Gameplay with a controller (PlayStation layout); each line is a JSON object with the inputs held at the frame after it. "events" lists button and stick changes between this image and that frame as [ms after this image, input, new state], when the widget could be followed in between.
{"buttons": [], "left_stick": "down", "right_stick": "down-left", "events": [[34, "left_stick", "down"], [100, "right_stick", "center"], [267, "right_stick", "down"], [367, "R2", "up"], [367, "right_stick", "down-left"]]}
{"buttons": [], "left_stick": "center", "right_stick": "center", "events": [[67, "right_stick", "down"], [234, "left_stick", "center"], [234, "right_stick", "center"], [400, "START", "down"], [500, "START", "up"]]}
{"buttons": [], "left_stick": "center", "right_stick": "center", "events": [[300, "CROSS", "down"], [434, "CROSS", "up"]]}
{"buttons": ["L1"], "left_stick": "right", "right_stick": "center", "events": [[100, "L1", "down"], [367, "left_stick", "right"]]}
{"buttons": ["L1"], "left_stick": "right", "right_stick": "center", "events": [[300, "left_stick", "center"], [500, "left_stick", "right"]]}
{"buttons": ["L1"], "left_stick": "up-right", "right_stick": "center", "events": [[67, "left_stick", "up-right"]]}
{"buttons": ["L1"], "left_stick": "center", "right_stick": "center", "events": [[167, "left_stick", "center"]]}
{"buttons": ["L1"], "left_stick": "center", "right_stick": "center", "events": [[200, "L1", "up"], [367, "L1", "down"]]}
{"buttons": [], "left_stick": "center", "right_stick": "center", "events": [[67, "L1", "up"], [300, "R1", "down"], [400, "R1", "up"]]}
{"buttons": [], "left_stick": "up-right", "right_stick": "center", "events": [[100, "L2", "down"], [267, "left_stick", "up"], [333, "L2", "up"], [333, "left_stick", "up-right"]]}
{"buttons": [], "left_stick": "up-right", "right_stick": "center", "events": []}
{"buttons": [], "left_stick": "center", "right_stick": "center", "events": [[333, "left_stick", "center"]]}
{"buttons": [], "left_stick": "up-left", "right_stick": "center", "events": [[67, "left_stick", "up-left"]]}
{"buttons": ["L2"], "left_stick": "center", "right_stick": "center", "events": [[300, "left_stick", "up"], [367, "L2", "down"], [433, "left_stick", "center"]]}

__________

Down to the last line, copy the entries above exactly.

Exercise result:
Gameplay with a controller (PlayStation layout); each line is a JSON object with the inputs held at the frame after it. "events" lists button and stick changes between this image and that frame as [ms after this image, input, new state], when the widget could be followed in between.
{"buttons": [], "left_stick": "down", "right_stick": "down-left", "events": [[34, "left_stick", "down"], [100, "right_stick", "center"], [267, "right_stick", "down"], [367, "R2", "up"], [367, "right_stick", "down-left"]]}
{"buttons": [], "left_stick": "center", "right_stick": "center", "events": [[67, "right_stick", "down"], [234, "left_stick", "center"], [234, "right_stick", "center"], [400, "START", "down"], [500, "START", "up"]]}
{"buttons": [], "left_stick": "center", "right_stick": "center", "events": [[300, "CROSS", "down"], [434, "CROSS", "up"]]}
{"buttons": ["L1"], "left_stick": "right", "right_stick": "center", "events": [[100, "L1", "down"], [367, "left_stick", "right"]]}
{"buttons": ["L1"], "left_stick": "right", "right_stick": "center", "events": [[300, "left_stick", "center"], [500, "left_stick", "right"]]}
{"buttons": ["L1"], "left_stick": "up-right", "right_stick": "center", "events": [[67, "left_stick", "up-right"]]}
{"buttons": ["L1"], "left_stick": "center", "right_stick": "center", "events": [[167, "left_stick", "center"]]}
{"buttons": ["L1"], "left_stick": "center", "right_stick": "center", "events": [[200, "L1", "up"], [367, "L1", "down"]]}
{"buttons": [], "left_stick": "center", "right_stick": "center", "events": [[67, "L1", "up"], [300, "R1", "down"], [400, "R1", "up"]]}
{"buttons": [], "left_stick": "up-right", "right_stick": "center", "events": [[100, "L2", "down"], [267, "left_stick", "up"], [333, "L2", "up"], [333, "left_stick", "up-right"]]}
{"buttons": [], "left_stick": "up-right", "right_stick": "center", "events": []}
{"buttons": [], "left_stick": "center", "right_stick": "center", "events": [[333, "left_stick", "center"]]}
{"buttons": [], "left_stick": "up-left", "right_stick": "center", "events": [[67, "left_stick", "up-left"]]}
{"buttons": ["L2"], "left_stick": "center", "right_stick": "center", "events": [[300, "left_stick", "up"], [367, "L2", "down"], [433, "left_stick", "center"]]}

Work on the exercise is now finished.